The director of Arbil airport, Talar Faiq Salih said humanitarian, military and diplomatic flights were excluded from the ban.
Earlier, the UN humanitarian office OCHA said it was working to ensure aid could continue to reach tens of thousands of needy Iraqis.
In Sulaimaniyah, foreigners and others needing to leave sped to the airport before the ban took effect, while Kurds who were abroad for business or tourism rushed home.
"There have been masses of people for two days," said airport spokesman Dana Mohammad Said, adding that the airport remained open for domestic flights.
- 'Help facilitate' -Grand Ayatollah Ali al-Sistani, Iraq's highest Shiite religious authority, called for all sides "to abide by the Iraqi constitution and to appeal to High Federal Court to solve the Kurdistan crisis".
"The latest political developments should not have a negative impact on the strong relationship between sons of the homeland, Arabs, Turkmen, Kurds and others," his representative said.

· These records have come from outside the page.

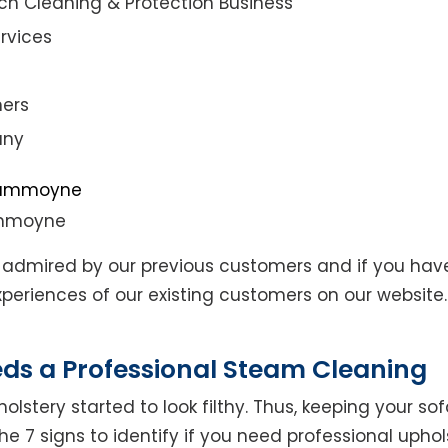
ch Cleaning & Protection Business
rvices
ners
any
ummoyne
admired by our previous customers and if you hav
eriences of our existing customers on our website. 
eds a Professional Steam Cleaning
lstery started to look filthy. Thus, keeping your so
the 7 signs to identify if you need professional uphol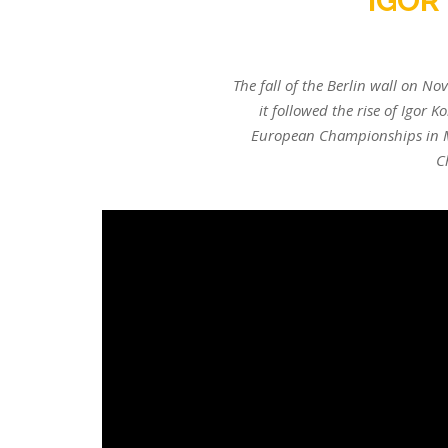
IGOR
The fall of the Berlin wall on Nov
it followed the rise of Igor
European Championships in M
C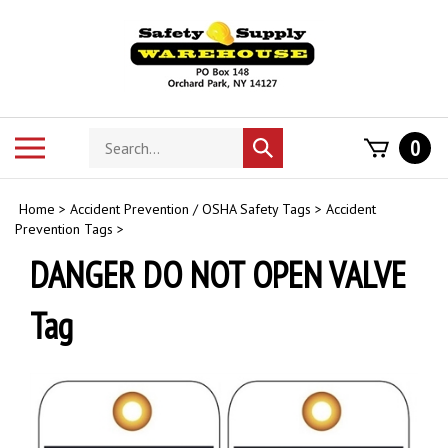
Skip
to
content
Search
Toggle
0
Submit
store
mobile
search
menu
Home
>
Accident Prevention / OSHA Safety Tags
>
Accident
Prevention Tags
>
DANGER DO NOT OPEN VALVE
Tag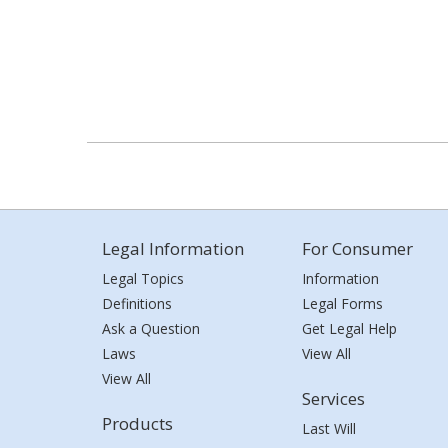
Legal Information
For Consumer
Legal Topics
Information
Definitions
Legal Forms
Ask a Question
Get Legal Help
Laws
View All
View All
Services
Products
Last Will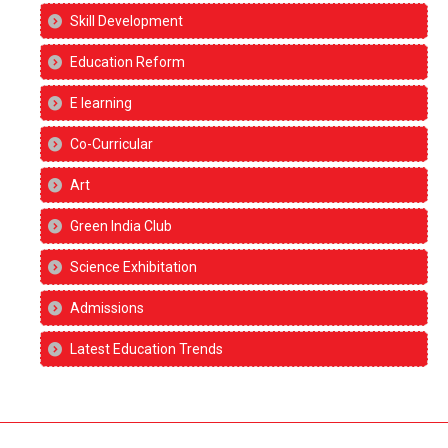
Skill Development
Education Reform
E learning
Co-Curricular
Art
Green India Club
Science Exhibitation
Admissions
Latest Education Trends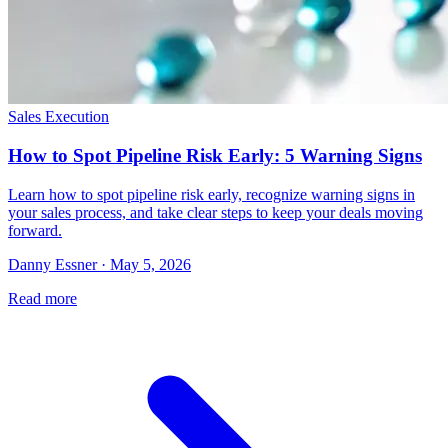
Sales Execution
How to Spot Pipeline Risk Early: 5 Warning Signs
Learn how to spot pipeline risk early, recognize warning signs in
your sales process, and take clear steps to keep your deals moving
forward.
Danny Essner · May 5, 2026
Read more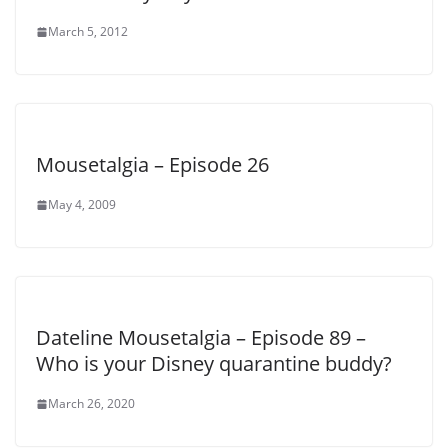
March 5, 2012
Mousetalgia – Episode 26
May 4, 2009
Dateline Mousetalgia – Episode 89 –
Who is your Disney quarantine buddy?
March 26, 2020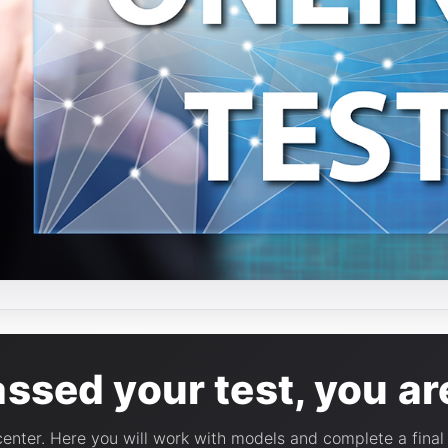
sed your test, you are
 center. Here you will work with models and complete a fina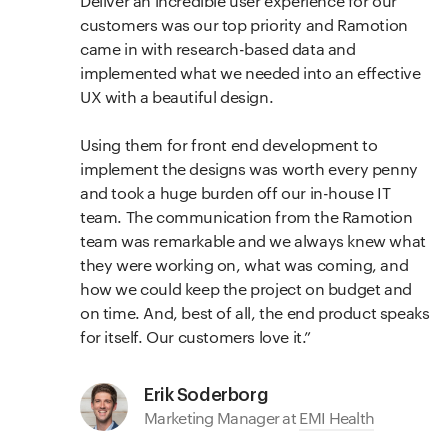
Deliver an incredible user experience for our
customers was our top priority and Ramotion
came in with research-based data and
implemented what we needed into an effective
UX with a beautiful design.
Using them for front end development to
implement the designs was worth every penny
and took a huge burden off our in-house IT
team. The communication from the Ramotion
team was remarkable and we always knew what
they were working on, what was coming, and
how we could keep the project on budget and
on time. And, best of all, the end product speaks
for itself. Our customers love it.
Erik Soderborg
Marketing Manager at
EMI Health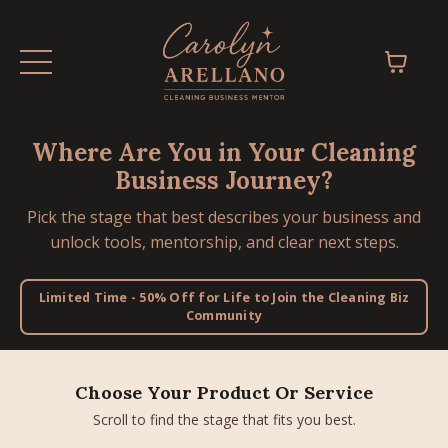
Where Are You in Your Cleaning
Business Journey?
Pick the stage that best describes your business and
unlock tools, mentorship, and clear next steps.
Limited Time - 50% Off for Life to Join the Cleaning Biz
Community
Choose Your Product Or Service
Scroll to find the stage that fits you best.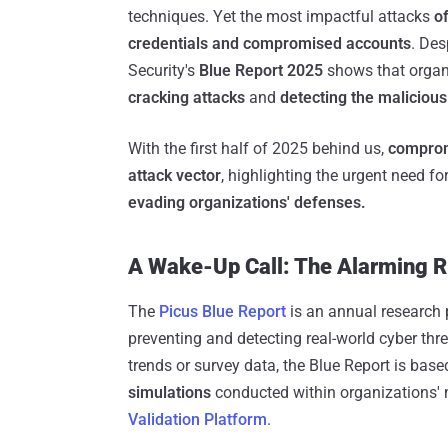
techniques. Yet the most impactful attacks
of
credentials and compromised accounts
. Des
Security's
Blue Report 2025
shows that organi
cracking attacks
and
detecting the maliciou
With the first half of 2025 behind us,
comprom
attack vector
, highlighting the urgent need fo
evading organizations' defenses.
A Wake-Up Call: The Alarming R
The
Picus Blue Report
is an annual research 
preventing and detecting real-world cyber threa
trends or survey data, the Blue Report is bas
simulations
conducted within organizations' 
Validation Platform
.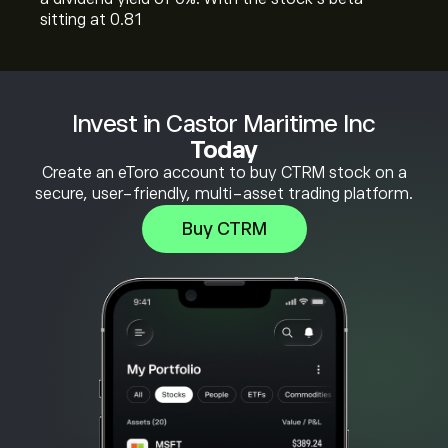
sitting at 0.81
Invest in Castor Maritime Inc
Today
Create an eToro account to buy CTRM stock on a
secure, user-friendly, multi-asset trading platform.
Buy CTRM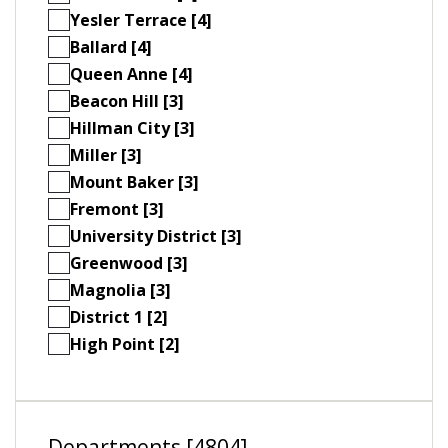
Yesler Terrace [4]
Ballard [4]
Queen Anne [4]
Beacon Hill [3]
Hillman City [3]
Miller [3]
Mount Baker [3]
Fremont [3]
University District [3]
Greenwood [3]
Magnolia [3]
District 1 [2]
High Point [2]
Departments [4804]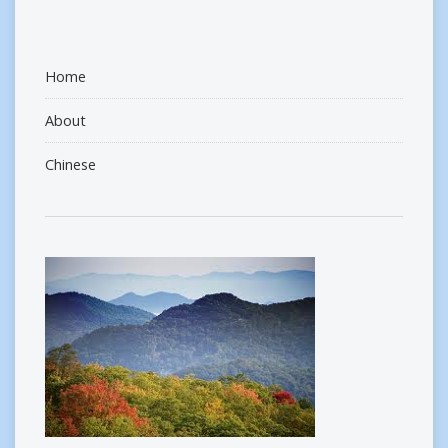
Home
About
Chinese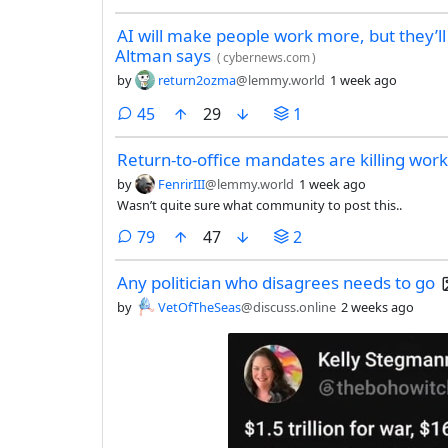
AI will make people work more, but they’l
Altman says
(
cybernews.com
)
by
return2ozma
@lemmy.world
1 week ago
comments
45
29
1
Return-to-office mandates are killing work
by
FenrirIII
@lemmy.world
1 week ago
Wasn’t quite sure what community to post this..
comments
79
47
2
Any politician who disagrees needs to go
by
VetOfTheSeas
@discuss.online
2 weeks ago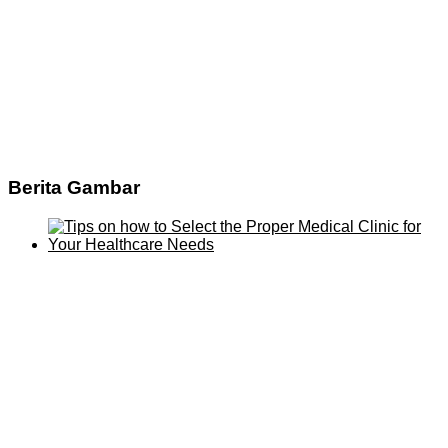
Berita Gambar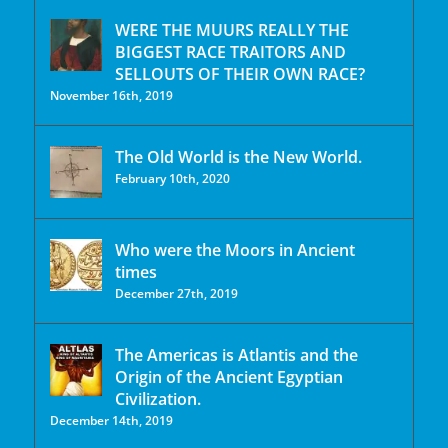
WERE THE MUURS REALLY THE
BIGGEST RACE TRAITORS AND
SELLOUTS OF THEIR OWN RACE?
November 16th, 2019
The Old World is the New World.
February 10th, 2020
Who were the Moors in Ancient
times
December 27th, 2019
The Americas is Atlantis and the
Origin of the Ancient Egyptian
Civilization.
December 14th, 2019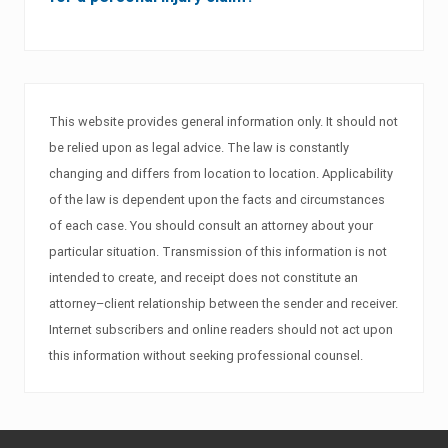
This website provides general information only. It should not
be relied upon as legal advice. The law is constantly
changing and differs from location to location. Applicability
of the law is dependent upon the facts and circumstances
of each case. You should consult an attorney about your
particular situation. Transmission of this information is not
intended to create, and receipt does not constitute an
attorney–client relationship between the sender and receiver.
Internet subscribers and online readers should not act upon
this information without seeking professional counsel.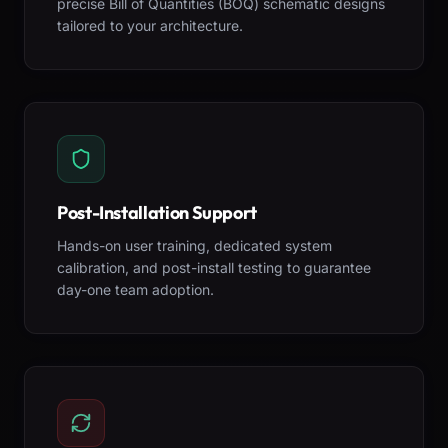
precise Bill of Quantities (BOQ) schematic designs
tailored to your architecture.
Post-Installation Support
Hands-on user training, dedicated system
calibration, and post-install testing to guarantee
day-one team adoption.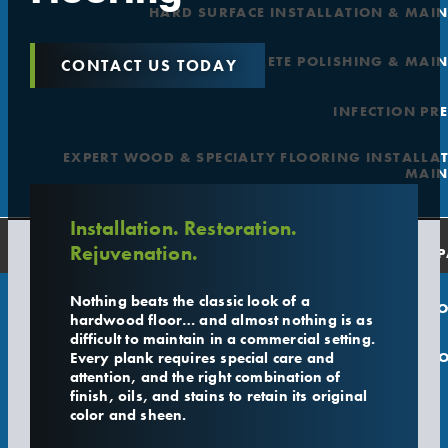
HARD SURFACE INSTALLATION & MAI
CONCRETE POLISHING & MAI
CONTACT US TODAY
INFECTION PR
EXPERT WOOD & SPECIALTY FLOORING INSTALLA
MAIN
Installation. Restoration.
Rejuvenation.
COMP
Nothing beats the classic look of a
O
hardwood floor… and almost nothing is as
difficult to maintain in a commercial setting.
Every plank requires special care and
L
attention, and the right combination of
finish, oils, and stains to retain its original
color and sheen.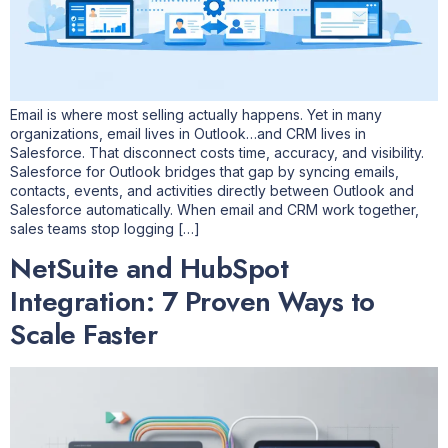
Email is where most selling actually happens. Yet in many
organizations, email lives in Outlook…and CRM lives in
Salesforce. That disconnect costs time, accuracy, and visibility.
Salesforce for Outlook bridges that gap by syncing emails,
contacts, events, and activities directly between Outlook and
Salesforce automatically. When email and CRM work together,
sales teams stop logging […]
NetSuite and HubSpot
Integration: 7 Proven Ways to
Scale Faster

Washington said it would be prepared to "help facilitate a conversation" between Arbil and Baghdad.
"We would like to see some calm on all sides," US State Department spokeswoman Heather Nauert said, noting that the US had opposed the referendum "because we thought it would be destabilising".
On Thursday, the spokesman for the international coalition fighting IS in Iraq and neighbouring Syria said the referendum had taken focus away from the war against the jihadists.
French President Emmanuel Macron invited al-Abadi to visit Paris on October 5 to discuss the referendum and offered France's help in calming tensions.
"Faced with the priority of fighting Daesh and the stabilisation of Iraq, Iraqis must remain united," the presidency said in a statement, using another name for IS.
Iraqi forces meanwhile launched an assault on the northern town of Hawija, one of the last IS bastions in the country along with a stretch of the Euphrates Valley near the border with Syria.
Kurdish forces have been key allies in US-backed offensives against IS in both Syria and Iraq.